TASK INPUTS section start

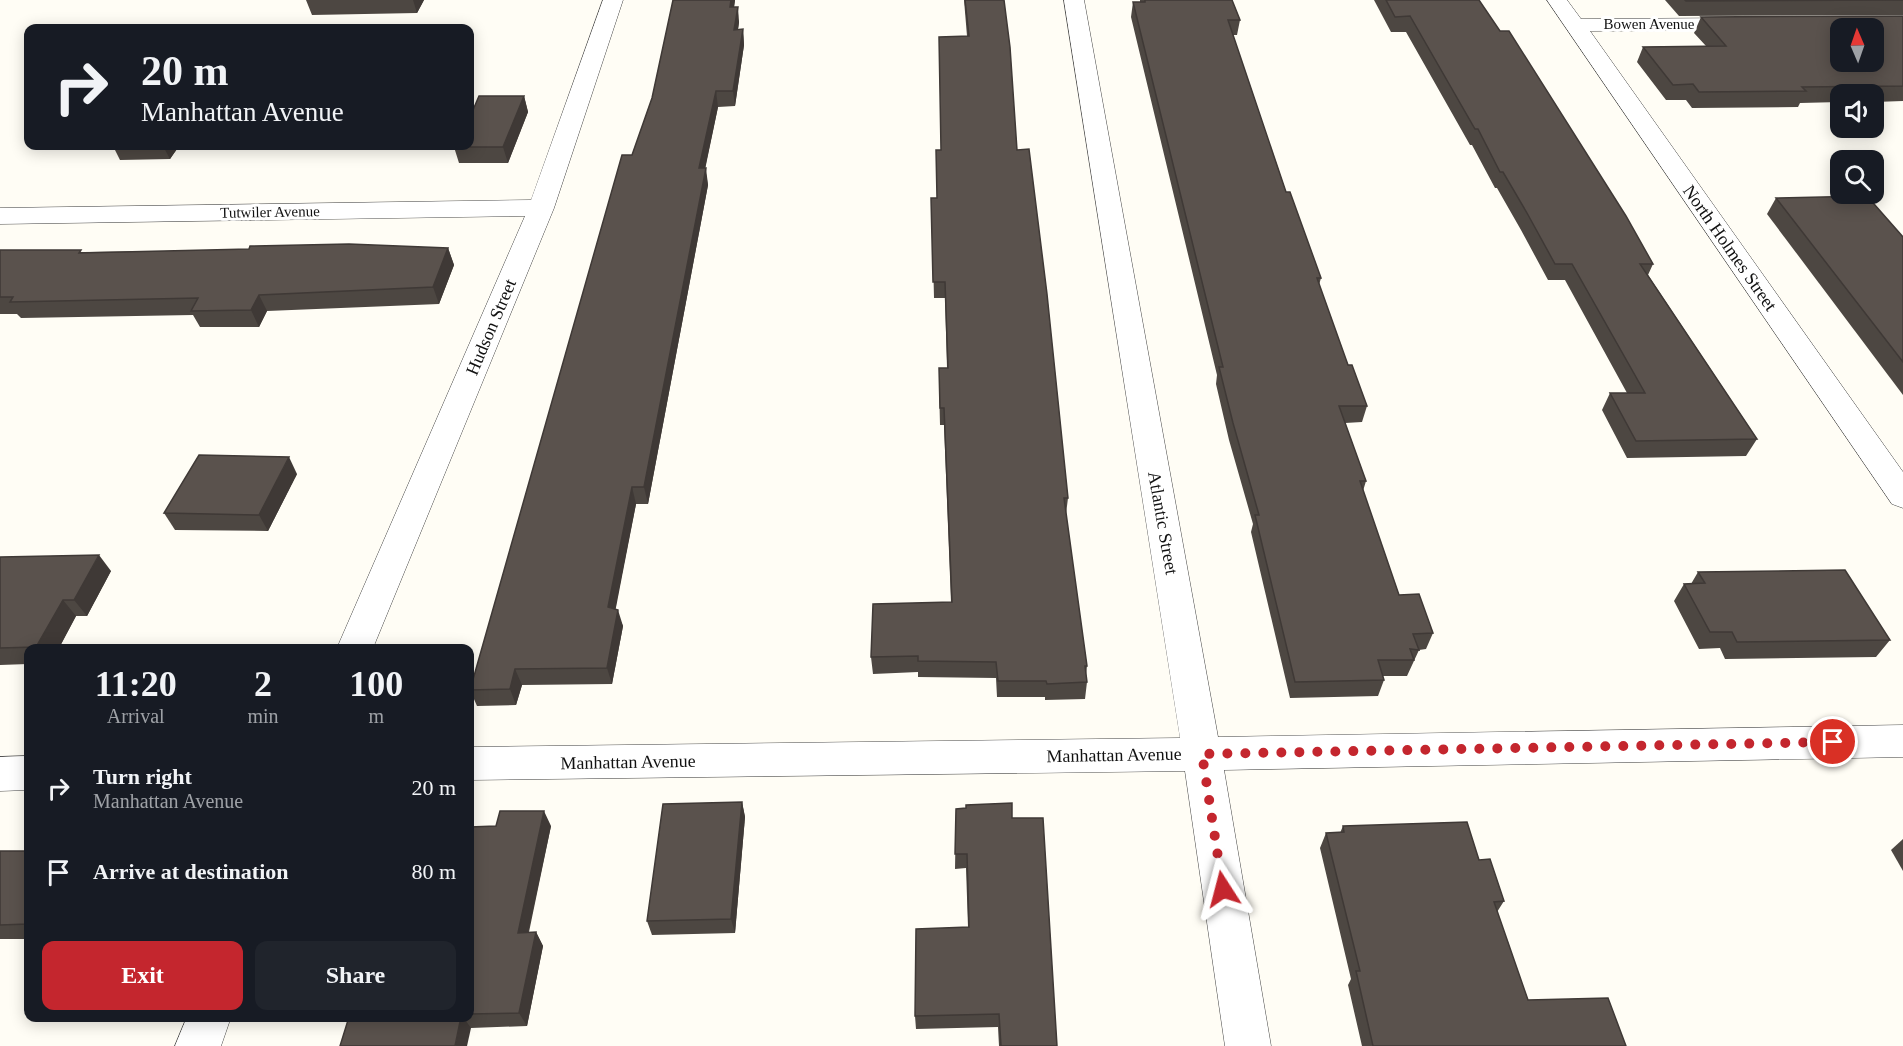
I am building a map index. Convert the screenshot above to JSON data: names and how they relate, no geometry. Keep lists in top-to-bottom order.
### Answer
{
  "streets": {
    "street": [
      "Bowen Avenue",
      "Tutwiler Avenue",
      "North Holmes Street",
      "Hudson Street",
      "Atlantic Street",
      "Manhattan Avenue"
    ]
  },
  "crossings": [
    ["Bowen Avenue", "North Holmes Street"],
    ["Tutwiler Avenue", "Hudson Street"],
    ["Atlantic Street", "Manhattan Avenue"]
  ],
  "north": "top",
  "page": {
    "turn": ["20 m", "Manhattan Avenue"],
    "eta": [
      "11:20",
      "Arrival",
      "2",
      "min",
      "100",
      "m"
    ],
    "list": [
      {
        "name": "Turn right",
        "note": "Manhattan Avenue",
        "value": "20 m"
      },
      {
        "name": "Arrive at destination",
        "value": "80 m"
      }
    ],
    "buttons": ["Exit", "Share"]
  }
}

TASK INPUTS section end

ABOUT THIS EXERCISE:
The records above should be copied word for word, with the pictures left out.

FINAL ANSWER:
I am building a map index. Convert the screenshot above to JSON data: names and how they relate, no geometry. Keep lists in top-to-bottom order.
### Answer
{
  "streets": {
    "street": [
      "Bowen Avenue",
      "Tutwiler Avenue",
      "North Holmes Street",
      "Hudson Street",
      "Atlantic Street",
      "Manhattan Avenue"
    ]
  },
  "crossings": [
    ["Bowen Avenue", "North Holmes Street"],
    ["Tutwiler Avenue", "Hudson Street"],
    ["Atlantic Street", "Manhattan Avenue"]
  ],
  "north": "top",
  "page": {
    "turn": ["20 m", "Manhattan Avenue"],
    "eta": [
      "11:20",
      "Arrival",
      "2",
      "min",
      "100",
      "m"
    ],
    "list": [
      {
        "name": "Turn right",
        "note": "Manhattan Avenue",
        "value": "20 m"
      },
      {
        "name": "Arrive at destination",
        "value": "80 m"
      }
    ],
    "buttons": ["Exit", "Share"]
  }
}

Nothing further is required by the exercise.